▶ Texte source
((
Toujours pas de neige, mais du soleil, un soleil pâle et transparent, au travers de brillantes guirlandes de nuages pour décorer des arbres de Noël célestes, et au réveil, du givre, sur ce qu'il restait encore de fleurs fanées et de verdure obstinée. Je n'ai pas pu m'empêcher de dégager mon seringat, qui dormira jusqu'au mois de mai, pour voir la dégaine qu'il avait, car il a beaucoup poussé, cet été, et l'année prochaine, il commencera à devenir joli. J'ai regardé la tombe de Chocha et son thuya. S'il subsiste quelque chose d'elle, c'est chez moi et en mon coeur, son petit corps se dissout dans le jardin, comme toutes choses qui y poussent et qui y meurent. Et tous mes chats qui, heureux de revoir la lumière, escaladaient le poirier où se poursuivaient sur la terrasse, finiront de la même manière, rangés dans ce microcosme, avant que je ne disparaisse moi-même, du moins je l'espère.

 Les mésanges s'intéressent beaucoup à moi, elles viennent me regarder par la fenêtre.

Ma présentation de livres s'est bien passée, mais j'ai mis cinq heures à faire le trajet. La voiture de Katia n'a pas voulu démarrer, c'est donc moi qui ai fait le chauffeur dans la mienne. Deux heures de bouchon sur le koltso avant de pouvoir entrer au monastère Donskoï, affamées, et aucun temps pour se remettre, pour laisser aussi ma vielle s'adapter, je l'ai accordée comme j'ai pu, mais elle n'était pas tellement au top, elle est climatodépendante, elle aussi. 

Tous les livres que j'avais apportés sont partis, mais c'est surtout parce qu'une amie businesswoman a raflé tout ce qu'elle pouvait pour ses cadeaux d'entreprise. Cependant, les gens présents se sont sincèrement interessés, avec bienveillance et émotion. Je n'ai vu aucun ami, à part mon futur élève Dima, la mère de Katia Lioudmila, c'étaient tous des inconnus. Pour les amis, il reste la présentation chez Iouri.
))
▶ Extrait des données
((
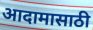
आदामासाठी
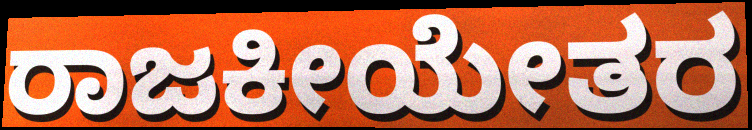
ರಾಜಕೀಯೇತರ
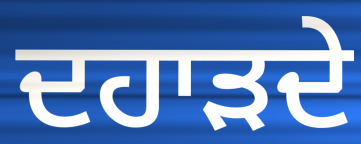
ਦਹਾੜਦੇ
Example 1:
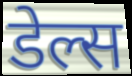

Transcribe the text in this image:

डेल्स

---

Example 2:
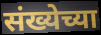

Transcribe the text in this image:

संख्येच्या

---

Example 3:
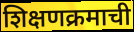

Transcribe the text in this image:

शिक्षणक्रमाची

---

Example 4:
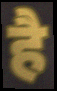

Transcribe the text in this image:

है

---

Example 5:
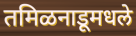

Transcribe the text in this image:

तमिळनाडूमधले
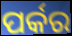
ପର୍କର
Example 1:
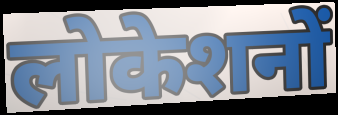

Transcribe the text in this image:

लोकेशनों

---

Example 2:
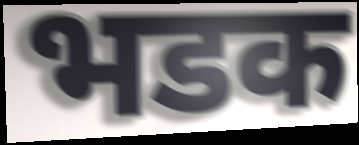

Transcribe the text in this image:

भडक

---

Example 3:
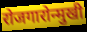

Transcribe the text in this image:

रोजगारोन्मुखी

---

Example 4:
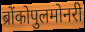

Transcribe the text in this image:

ब्रोंकोपुलमोनरी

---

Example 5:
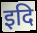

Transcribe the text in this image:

इदि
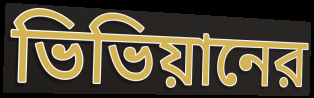
ভিভিয়ানের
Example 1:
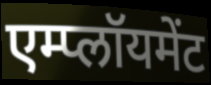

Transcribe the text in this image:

एम्प्लॉयमेंट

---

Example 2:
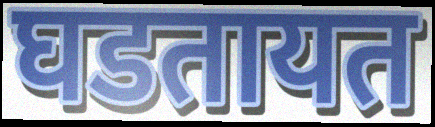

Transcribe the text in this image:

घडतायत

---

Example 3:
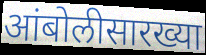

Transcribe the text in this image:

आंबोलीसारख्या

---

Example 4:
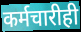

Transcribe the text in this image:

कर्मचारीही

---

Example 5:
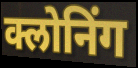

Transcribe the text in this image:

क्लोनिंग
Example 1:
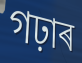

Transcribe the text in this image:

গঢ়াৰ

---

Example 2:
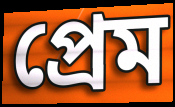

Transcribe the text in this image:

প্ৰেম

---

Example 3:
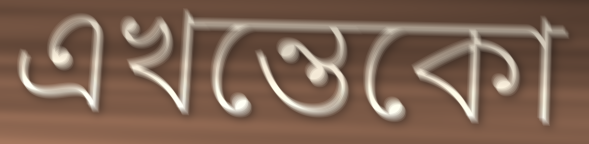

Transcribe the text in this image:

এখন্তেকো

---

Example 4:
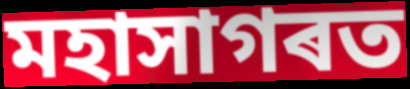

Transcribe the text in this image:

মহাসাগৰত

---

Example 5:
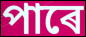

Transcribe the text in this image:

পাৰে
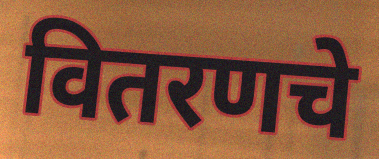
वितरणचे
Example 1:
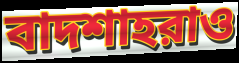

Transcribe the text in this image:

বাদশাহরাও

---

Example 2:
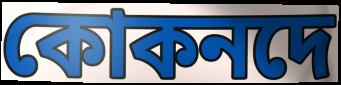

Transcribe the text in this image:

কোকনদে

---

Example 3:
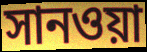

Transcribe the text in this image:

সানওয়া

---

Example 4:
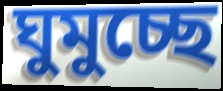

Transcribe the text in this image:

ঘুমুচ্ছে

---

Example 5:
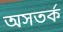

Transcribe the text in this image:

অসতর্ক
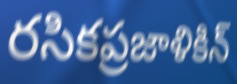
రసికప్రజాళికిన్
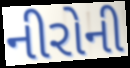
નીરોની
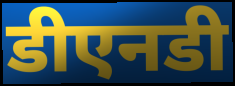
डीएनडी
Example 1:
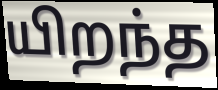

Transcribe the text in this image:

யிறந்த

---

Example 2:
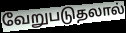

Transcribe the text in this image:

வேறுபடுதலால்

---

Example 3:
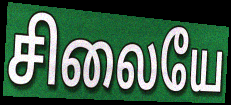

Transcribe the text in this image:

சிலையே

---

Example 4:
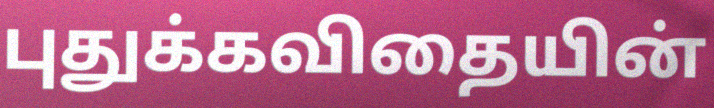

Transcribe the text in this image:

புதுக்கவிதையின்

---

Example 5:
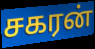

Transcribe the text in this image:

சகரன்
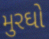
મુરઘો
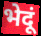
भेदूं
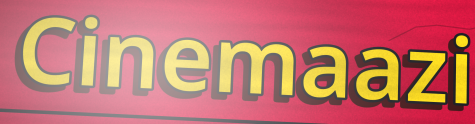
Cinemaazi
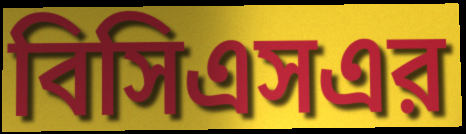
বিসিএসএর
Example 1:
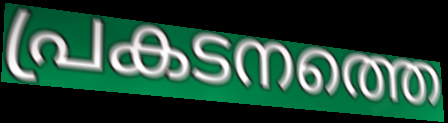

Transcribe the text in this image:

പ്രകടനത്തെ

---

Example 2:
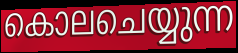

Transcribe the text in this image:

കൊലചെയ്യുന്ന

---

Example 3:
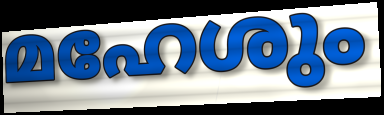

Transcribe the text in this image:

മഹേശും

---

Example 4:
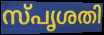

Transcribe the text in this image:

സ്പൃശതി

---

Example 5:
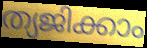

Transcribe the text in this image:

ത്യജിക്കാം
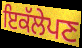
ਇਕੱਲੇਪਣ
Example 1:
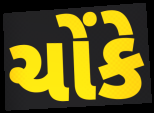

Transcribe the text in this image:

ચોંકે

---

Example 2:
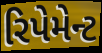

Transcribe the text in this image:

રિપેમેન્ટ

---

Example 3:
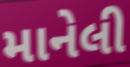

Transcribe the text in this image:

માનેલી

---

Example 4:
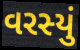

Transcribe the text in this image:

વરસ્યું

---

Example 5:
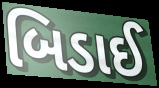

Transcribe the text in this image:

બિડાઈ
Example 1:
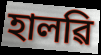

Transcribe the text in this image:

হালৱি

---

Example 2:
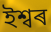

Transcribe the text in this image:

ইশ্বৰ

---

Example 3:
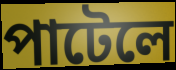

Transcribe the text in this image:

পাটেলে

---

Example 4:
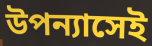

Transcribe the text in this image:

উপন্যাসেই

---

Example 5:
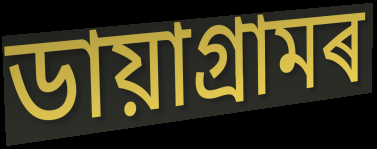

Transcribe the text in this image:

ডায়াগ্ৰামৰ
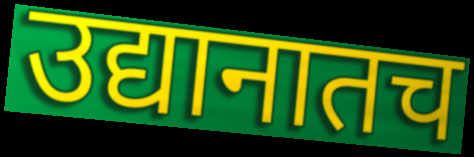
उद्यानातच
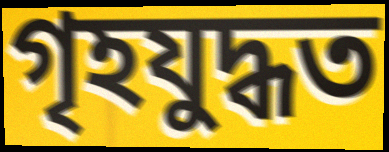
গৃহযুদ্ধত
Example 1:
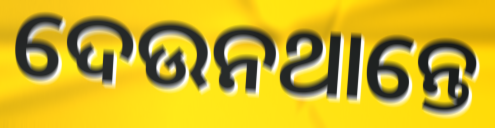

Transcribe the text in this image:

ଦେଉନଥାନ୍ତେ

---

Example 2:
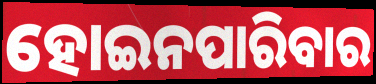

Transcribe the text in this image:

ହୋଇନପାରିବାର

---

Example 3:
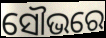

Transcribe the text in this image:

ସୌଭରେ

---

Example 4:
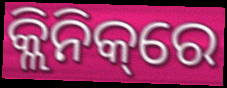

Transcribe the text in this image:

କ୍ଲିନିକ୍‌ରେ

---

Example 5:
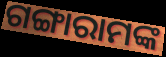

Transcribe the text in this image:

ଗଙ୍ଗାରାମଙ୍କ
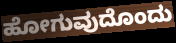
ಹೋಗುವುದೊಂದು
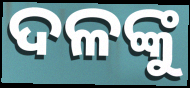
ଦଳଙ୍କୁ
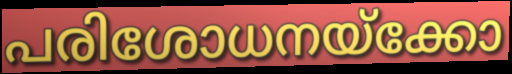
പരിശോധനയ്ക്കോ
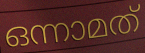
ഒന്നാമത്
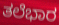
ತಲೆಭಾರ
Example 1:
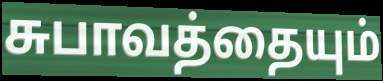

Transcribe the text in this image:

சுபாவத்தையும்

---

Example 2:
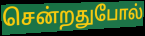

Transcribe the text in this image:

சென்றதுபோல்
))
▶ Objectifs
A) Recopiez le texte de « Tous les livres » jusqu'à « présentation chez Iouri. » inclus, en mettant « Micha » à la place de « Dima ».
B) Répondez à ces questions sur le texte :
(i) Jusqu'à quel mois le seringat va-t-il dormir ?
(ii) Combien d'heures a duré le trajet pour la présentation de livres ?
(iii) Chez qui aura lieu la présentation pour les amis ?

▶ Exercice corrigé
A)
Tous les livres que j'avais apportés sont partis, mais c'est surtout parce qu'une amie businesswoman a raflé tout ce qu'elle pouvait pour ses cadeaux d'entreprise. Cependant, les gens présents se sont sincèrement interessés, avec bienveillance et émotion. Je n'ai vu aucun ami, à part mon futur élève Micha, la mère de Katia Lioudmila, c'étaient tous des inconnus. Pour les amis, il reste la présentation chez Iouri.

B)
(i) Jusqu'au mois de mai.
(ii) Cinq heures.
(iii) Chez Iouri.